Em um dos seus geniais desenhos humorísticos, o cartunista Mino descreve uma cena que se passa no interior de uma loja de pássaros. O cliente questiona o vendedor: “Não entendo… esse aqui, que canta para valer, é bem mais barato que aquele caladinho lá, que nem abre o bico”. E o vendedor responde sem titubear: “Ah! É porque esse caladinho é que é o compositor”.
Essa situação divertida, caricatural e cheia de sentido crítico agora é também um quadro, com moldura e vidro, que está na parede do quarto onde comumente realizo o meu trabalho que combina literatura e música. Com traços, cores e balões próprios do seu estilo leve e preciso, o Mino sintetiza, nessa tela fraternalmente feita para mim, uma questão de grande relevância cultural: quanto vale o compositor.
Toda composição, por mais repaginada e regravada que seja, tem alguém que sozinho ou em parceria fez a obra original, sem a qual a música não existiria. Por mais que qualquer produção humana decorra do repertório cultural de indivíduos, grupos, sociedades e civilizações, é indiscutível o caráter subjetivo da autora e do autor na inspiração e na criação de uma música.
As músicas que ouvimos ou as que desconhecemos têm a pessoa ou as pessoas que a compuseram, mesmo aquelas ditas anônimas e as que fizeram obras classificadas como de domínio público. Essas pessoas podem não ser identificadas, nem reconhecidas, ou terem sido usurpadas da sua criação, mas foram as que funcionaram como catalisadoras de sensações, sentimentos e emoções transformados com esforços próprios em composição.
A indústria fonográfica e o mercado de entretenimento acharam por bem ocultar ao máximo o nome de quem compõe porque, assim, ficariam mais à vontade para explorar os autores e transferir seus ganhos para empresas detentoras dos direitos patrimoniais de autor (imbrincados na noção de propriedade intelectual) das músicas comercializadas, tanto no velho modelo de discos físicos como no de serviços de streaming.
Essa estratégia foi naturalizada ao ponto de, em tempos recentes, os próprios órgãos de cultura brasileiros, mancomunados com as telefônicas e outras corporações que obtêm lucro com música, terem incentivado as pessoas que se valem de conteúdos musicais em seus trabalhos a ojerizar o autor e a autora, como se estes fossem empecilhos para suas produções digitais.
Ora, se o pensamento e o discurso de uma composição têm sua operação efetuada nos ares da linguística inconsciente, isso não elimina a sensibilidade pessoal e a forma de se expressar de cada pessoa; pelo contrário, aumenta a importância da autoria no permanente processo de construção de sentido da humanidade.

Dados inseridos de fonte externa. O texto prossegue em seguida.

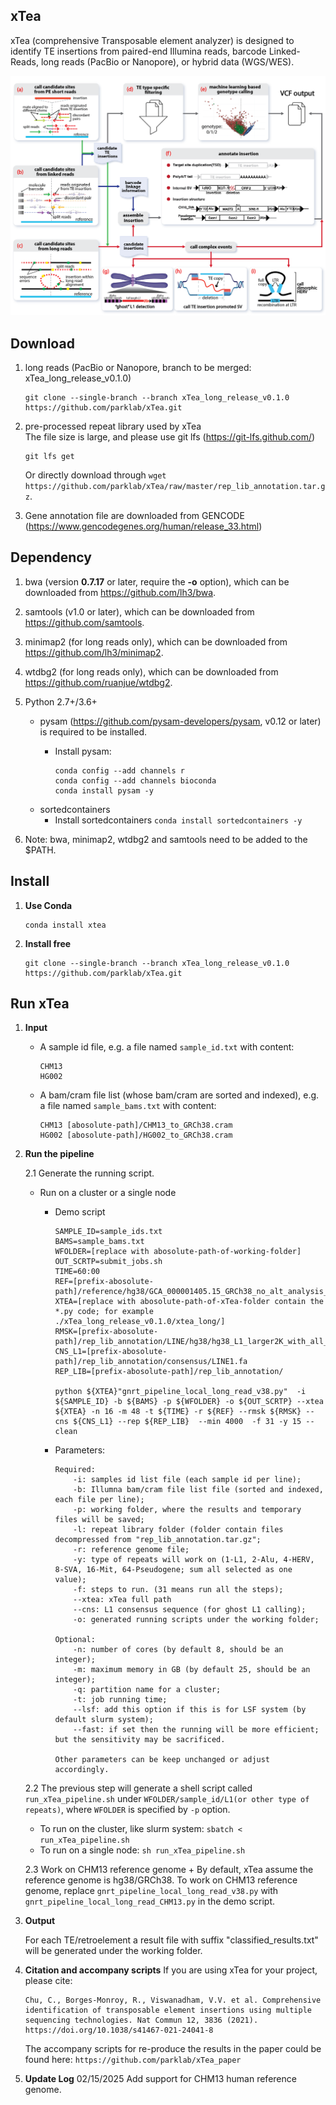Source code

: ## xTea

xTea (comprehensive Transposable element analyzer) is designed to identify TE insertions from paired-end Illumina reads, barcode Linked-Reads, long reads (PacBio or Nanopore), or hybrid data (WGS/WES). 

![alt text](./xTea_workflow.png)


## Download

1. long reads (PacBio or Nanopore, branch to be merged: xTea_long_release_v0.1.0)

	```
	git clone --single-branch --branch xTea_long_release_v0.1.0 https://github.com/parklab/xTea.git
	```
2. pre-processed repeat library used by xTea   
	The file size is large, and please use git lfs (https://git-lfs.github.com/)  
	```
	git lfs get 
	```
	Or directly download through `wget https://github.com/parklab/xTea/raw/master/rep_lib_annotation.tar.gz`. 
3. Gene annotation file are downloaded from GENCODE (https://www.gencodegenes.org/human/release_33.html)


## Dependency

1. bwa (version **0.7.17** or later, require the **-o** option), which can be downloaded from https://github.com/lh3/bwa.
2. samtools (v1.0 or later), which can be downloaded from https://github.com/samtools.
3. minimap2 (for long reads only), which can be downloaded from https://github.com/lh3/minimap2.
4. wtdbg2 (for long reads only), which can be downloaded from https://github.com/ruanjue/wtdbg2.
5. Python 2.7+/3.6+ 
	+ pysam (https://github.com/pysam-developers/pysam, v0.12 or later) is required to be installed.
		+ Install pysam:

			```
			conda config --add channels r
			conda config --add channels bioconda
			conda install pysam -y
			```
	+ sortedcontainers
		+ Install sortedcontainers
		`conda install sortedcontainers -y`

4. Note: bwa, minimap2, wtdbg2 and samtools need to be added to the $PATH.

## Install

1. **Use Conda**
	```
	conda install xtea
	```
2. **Install free**
	```
	git clone --single-branch --branch xTea_long_release_v0.1.0 https://github.com/parklab/xTea.git
	```

## Run xTea
1. **Input**
	+ A sample id file, e.g. a file named `sample_id.txt` with content:
	
		```
		CHM13
		HG002
		```
	+ A bam/cram file list (whose bam/cram are sorted and indexed), e.g. a file named `sample_bams.txt` with content:

		```
		CHM13 [abosolute-path]/CHM13_to_GRCh38.cram
		HG002 [abosolute-path]/HG002_to_GRCh38.cram
		```
	
			
2. **Run the pipeline**
	
	
	2.1 Generate the running script.	
			
	+ Run on a cluster or a single node
		+ Demo script
		
			```  
			SAMPLE_ID=sample_ids.txt  	
			BAMS=sample_bams.txt  
			WFOLDER=[replace with abosolute-path-of-working-folder]
			OUT_SCRTP=submit_jobs.sh
			TIME=60:00
			REF=[prefix-abosolute-path]/reference/hg38/GCA_000001405.15_GRCh38_no_alt_analysis_set.fna
			XTEA=[replace with abosolute-path-of-xTea-folder contain the *.py code; for example ./xTea_long_release_v0.1.0/xtea_long/]
			RMSK=[prefix-abosolute-path]/rep_lib_annotation/LINE/hg38/hg38_L1_larger2K_with_all_L1HS.out
			CNS_L1=[prefix-abosolute-path]/rep_lib_annotation/consensus/LINE1.fa
			REP_LIB=[prefix-abosolute-path]/rep_lib_annotation/
			
			python ${XTEA}"gnrt_pipeline_local_long_read_v38.py"  -i ${SAMPLE_ID} -b ${BAMS} -p ${WFOLDER} -o ${OUT_SCRTP} --xtea ${XTEA} -n 16 -m 48 -t ${TIME} -r ${REF} --rmsk ${RMSK} --cns ${CNS_L1} --rep ${REP_LIB}  --min 4000  -f 31 -y 15 --clean
			```


			
		+ Parameters:
			
			```
			Required:
				-i: samples id list file (each sample id per line);
				-b: Illumna bam/cram file list file (sorted and indexed, each file per line);
				-p: working folder, where the results and temporary files will be saved;
				-l: repeat library folder (folder contain files decompressed from "rep_lib_annotation.tar.gz";
				-r: reference genome file;
				-y: type of repeats will work on (1-L1, 2-Alu, 4-HERV, 8-SVA, 16-Mit, 64-Pseudogene; sum all selected as one value);
				-f: steps to run. (31 means run all the steps);
				--xtea: xTea full path 
				--cns: L1 consensus sequence (for ghost L1 calling);
				-o: generated running scripts under the working folder;
				
			Optional:
				-n: number of cores (by default 8, should be an integer);
				-m: maximum memory in GB (by default 25, should be an integer);
				-q: partition name for a cluster;
				-t: job running time;
				--lsf: add this option if this is for LSF system (by default slurm system);
				--fast: if set then the running will be more efficient; but the sensitivity may be sacrificed.
				
			Other parameters can be keep unchanged or adjust accordingly.
			```
		
	2.2 The previous step will generate a shell script called `run_xTea_pipeline.sh` under `WFOLDER/sample_id/L1(or other type of repeats)`, where `WFOLDER` is specified by `-p` option.
		
	+ To run on the cluster, like slurm system: `sbatch < run_xTea_pipeline.sh`
	+ To run on a single node: `sh run_xTea_pipeline.sh`
	
	2.3 Work on CHM13 reference genome
		+ By default, xTea assume the reference genome is hg38/GRCh38. To work on CHM13 reference genome, replace `gnrt_pipeline_local_long_read_v38.py` with `gnrt_pipeline_local_long_read_CHM13.py` in the demo script. 

	
3. **Output**

	For each TE/retroelement a result file with suffix "classified_results.txt" will be generated under the working folder.

4. **Citation and accompany scripts**
	If you are using xTea for your project, please cite:
	
	```
	Chu, C., Borges-Monroy, R., Viswanadham, V.V. et al. Comprehensive identification of transposable element insertions using multiple sequencing technologies. Nat Commun 12, 3836 (2021). https://doi.org/10.1038/s41467-021-24041-8
	```

	The accompany scripts for re-produce the results in the paper could be found here: `https://github.com/parklab/xTea_paper`

5. **Update Log**
	02/15/2025 Add support for CHM13 human reference genome.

Todos fazemos parte do todo, mas, antes de tudo, todos somos cada um.
Sem se dar conta disso, muita gente, ávida pela utilização de música em um tempo de comunicação frenética, segue maldizendo o autor e a autora, que já são altamente marginalizados em toda a cadeia produtiva da música, quando isto, sim, é um dos grandes problemas a serem enfrentados por uma sociedade atenta à importância social, econômica e política do seu poder de se perceber e de se colocar no diálogo entre povos e nações.
As plataformas de música digital têm sido muito criticadas por seguirem reproduzindo os tradicionais métodos de massificação de canções, de acordo com o poder econômico dos produtores do mercado fonográfico. Nesse cenário, o compositor e a compositora seguem proscritos pelo sistema dominante e pela sociedade dominada. Mas ainda vivem.